WORK TO DO >>
(1) Do these statements agree with the EZ-BIOS and LILO thread? Answer yes or no for each, quoting the words that settle it. (a) Guy split the new drive into a Fat32 partition, a Linux partition and a Linux Swap partition. (b) The "32-bit Transfer" line on the ez-bios setup screen is marked as enabled. (c) MikeV switches between Windows and Linux with LILO.
(2) Quote the EZ-BIOS and LILO thread from "I recently got" up to and including "to change this?".

TEXT TO READ >>
○ ○ ○
# EZ-BIOS \ LILO



## Guy (Feb 19, 1999)

I recently got a new HD (Maxtor 10.0 GB DiamondMax) and it works great. When installing it, I needed to install ez-bios for it to work (from maxtor disk). Okay, everything works fine. So I partition my drive to have a Fat32 partition, a Linux partition and a Linux Swap partition. I installed linux and put the lilo information in the superblock.... boot up and there is no indication at all about any linux partition. Re-install linux and put the lilo config in the MBR. Still nothing.

So I have linux installed but have no way of getting to it. (except when i use the bootable cd). Is this an ez-bios problem, or a lilo problem? any help would be good. One other thing... When I go to my ez-bios setup screen, it shows a bunch of information about the drive as you'd suspect. On of the lines is "32-bit Transfer" and is marked as "Disabled"... anyone know how to change this?

Thanks in advance.


----------



## MikeV (Jul 1, 1999)

Did Linux ask you to make a boot floppy? It should have.

I'm using BootMagic to go between Windoze and Linux, and it works great. I highly recommend it.

If you can't get it fixed, fire off a question in the Linux forum.

Mike

------------------
It is easier to get forgiveness than it is to get permission.

Lewis' Law: People will buy anything that's one to a customer...
○ ○ ○
PROVIDED DATA >>
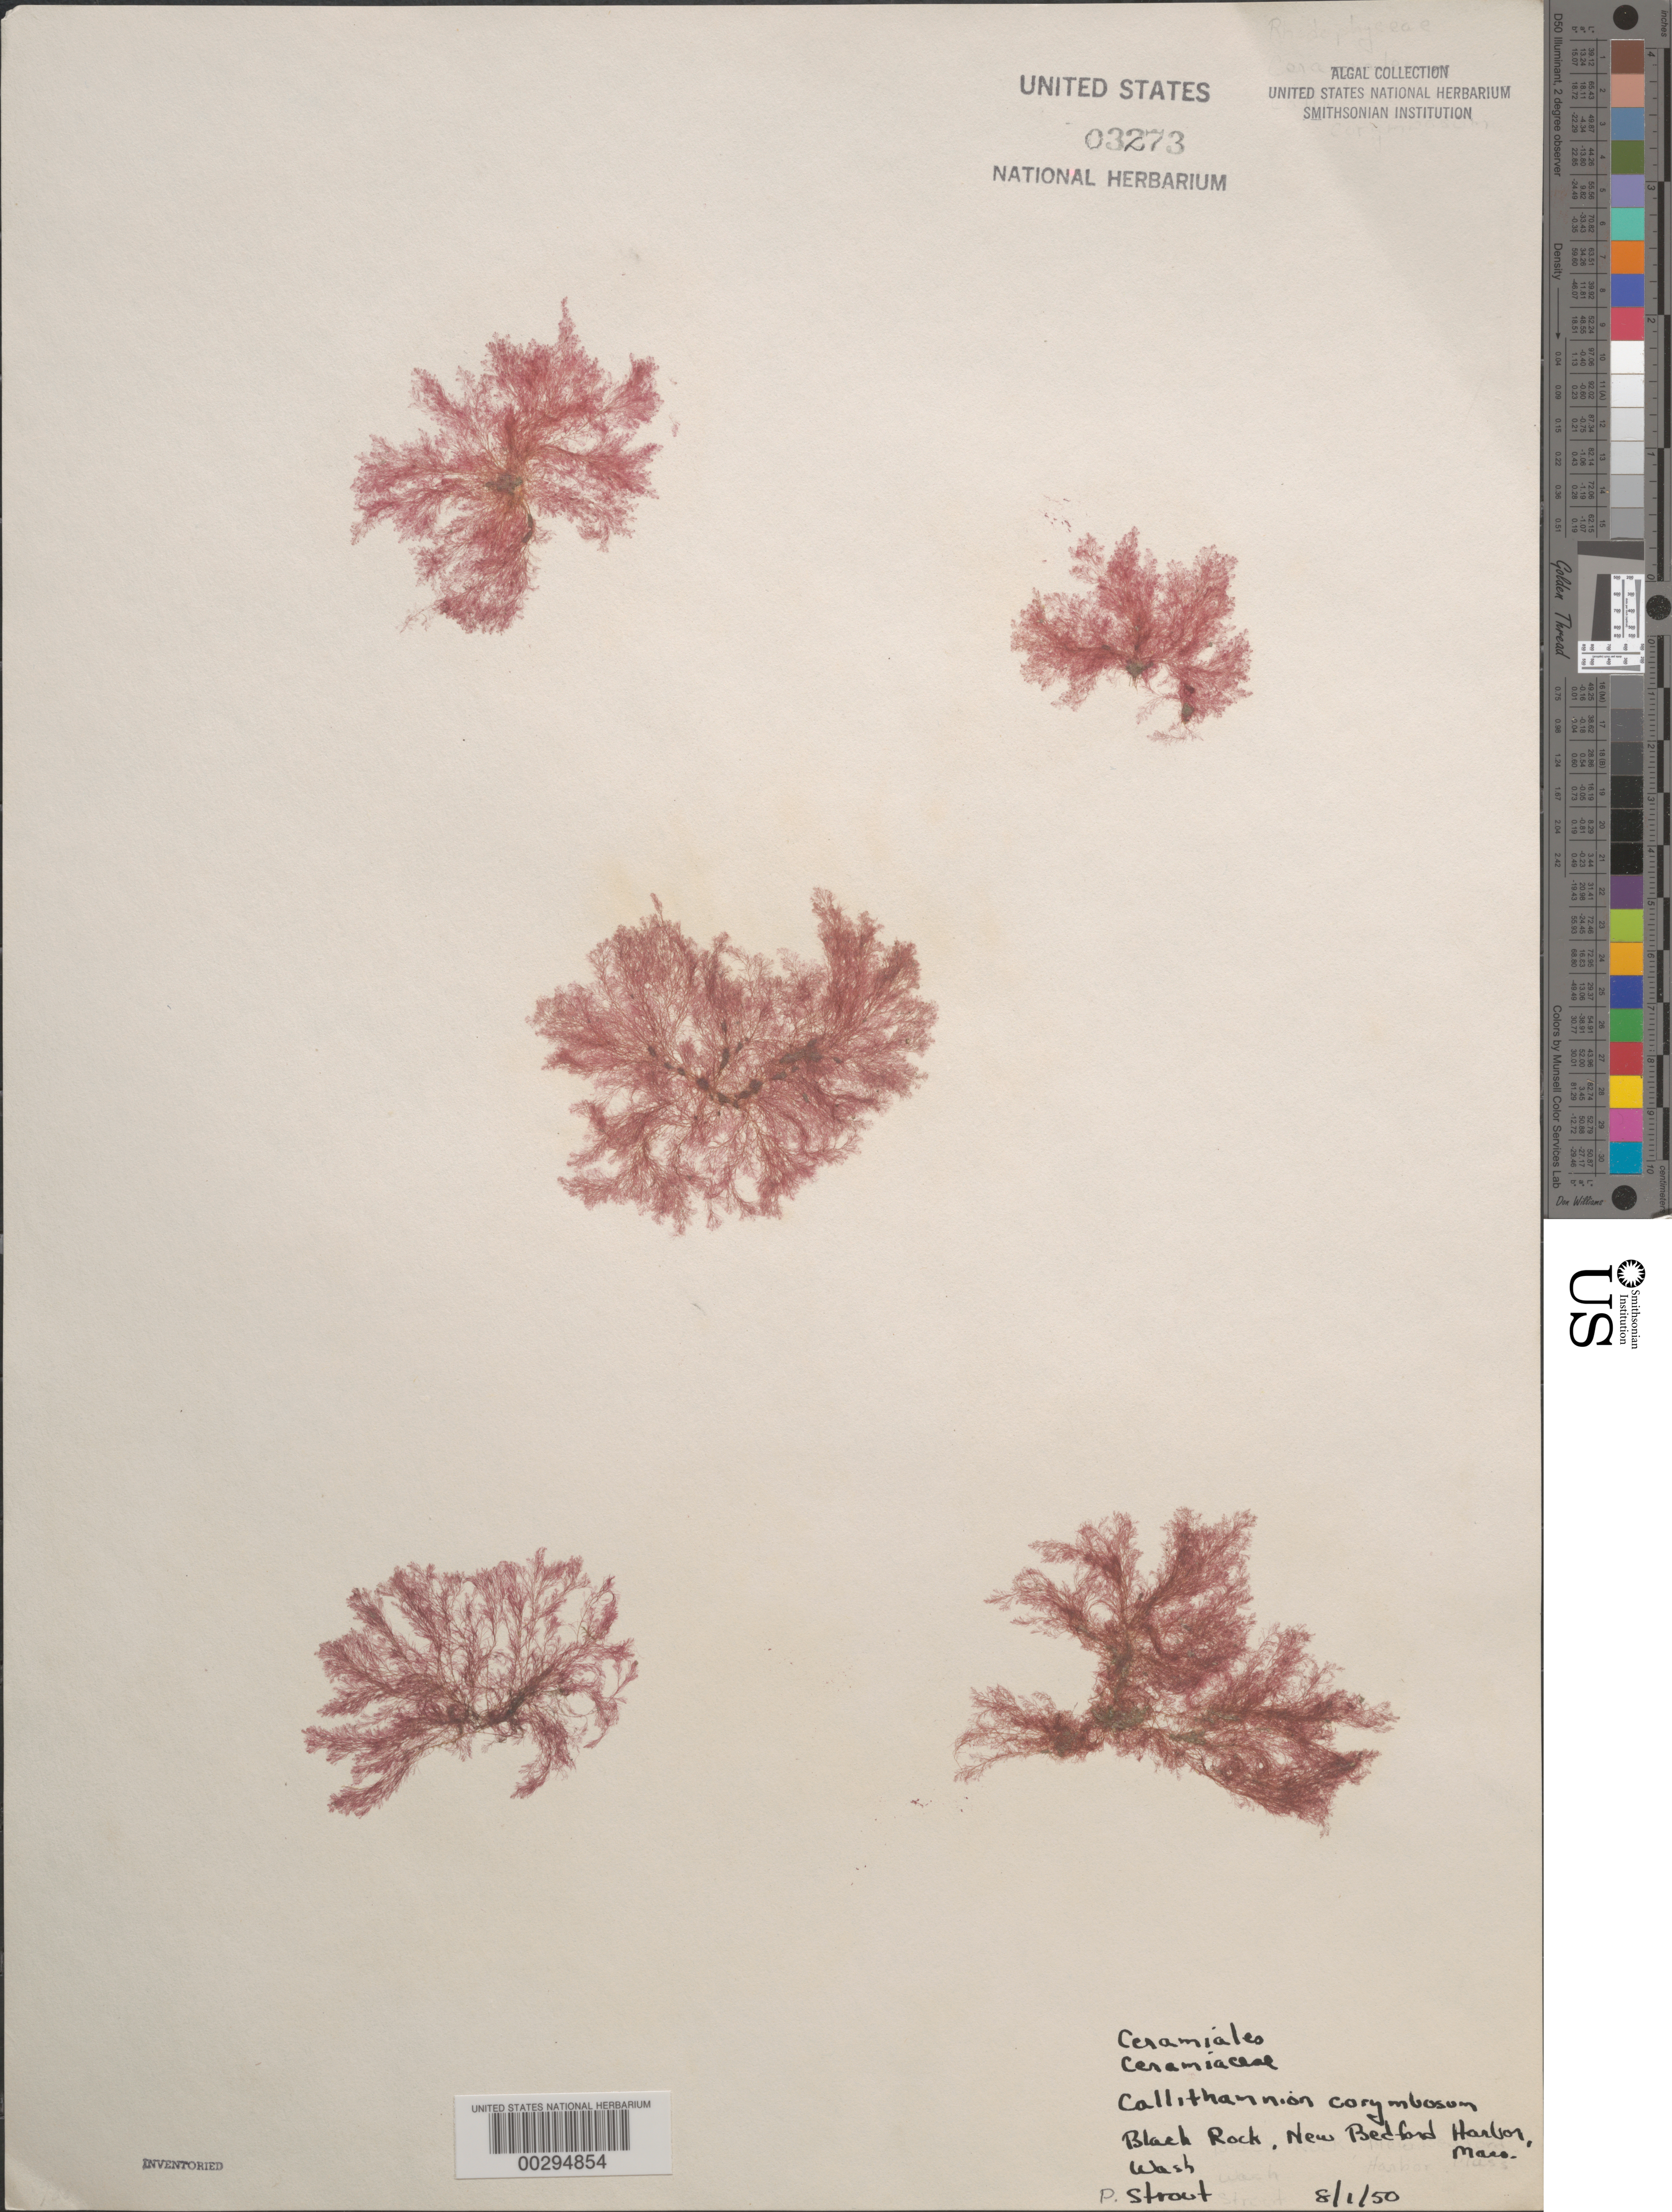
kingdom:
○ ○ ○
TASK-BY-TASK RESULTS >>
(1)
(a) Yes: "So I partition my drive to have a Fat32 partition, a Linux partition and a Linux Swap partition."
(b) No: "is marked as "Disabled""
(c) No: "I'm using BootMagic to go between Windoze and Linux"

(2)
I recently got a new HD (Maxtor 10.0 GB DiamondMax) and it works great. When installing it, I needed to install ez-bios for it to work (from maxtor disk). Okay, everything works fine. So I partition my drive to have a Fat32 partition, a Linux partition and a Linux Swap partition. I installed linux and put the lilo information in the superblock.... boot up and there is no indication at all about any linux partition. Re-install linux and put the lilo config in the MBR. Still nothing.

So I have linux installed but have no way of getting to it. (except when i use the bootable cd). Is this an ez-bios problem, or a lilo problem? any help would be good. One other thing... When I go to my ez-bios setup screen, it shows a bunch of information about the drive as you'd suspect. On of the lines is "32-bit Transfer" and is marked as "Disabled"... anyone know how to change this?